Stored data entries
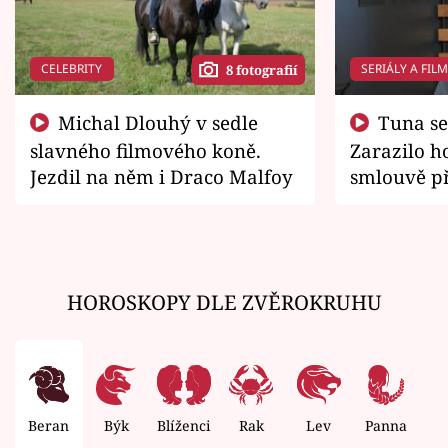
CELEBRITY
SERIÁLY A FIL
8 fotografií
Michal Dlouhý v sedle
Tuna se chtěl vrátit domů.
slavného filmového koně.
Zarazilo ho
Jezdil na něm i Draco Malfoy
smlouvě př
zemřít
HOROSKOPY DLE ZVĚROKRUHU
Beran
Býk
Blíženci
Rak
Lev
Panna
V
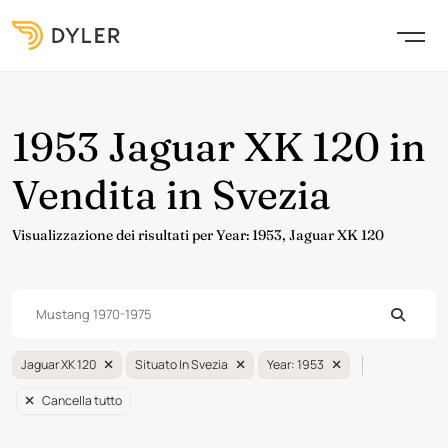
1953 Jaguar XK 120 in
Vendita in Svezia
Visualizzazione dei risultati per Year: 1953, Jaguar XK 120
Jaguar XK 120
Situato In Svezia
Year: 1953
Cancella tutto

What is expected
Reproduce every line of text from the records above without changing a character, and leave the pictures out.

Written reply
CELEBRITY
SERIÁLY A FIL
8 fotografií
Michal Dlouhý v sedle
Tuna se chtěl vrátit domů.
slavného filmového koně.
Zarazilo ho
Jezdil na něm i Draco Malfoy
smlouvě př
zemřít
HOROSKOPY DLE ZVĚROKRUHU
Beran
Býk
Blíženci
Rak
Lev
Panna
V
1953 Jaguar XK 120 in
Vendita in Svezia
Visualizzazione dei risultati per Year: 1953, Jaguar XK 120
Jaguar XK 120
Situato In Svezia
Year: 1953
Cancella tutto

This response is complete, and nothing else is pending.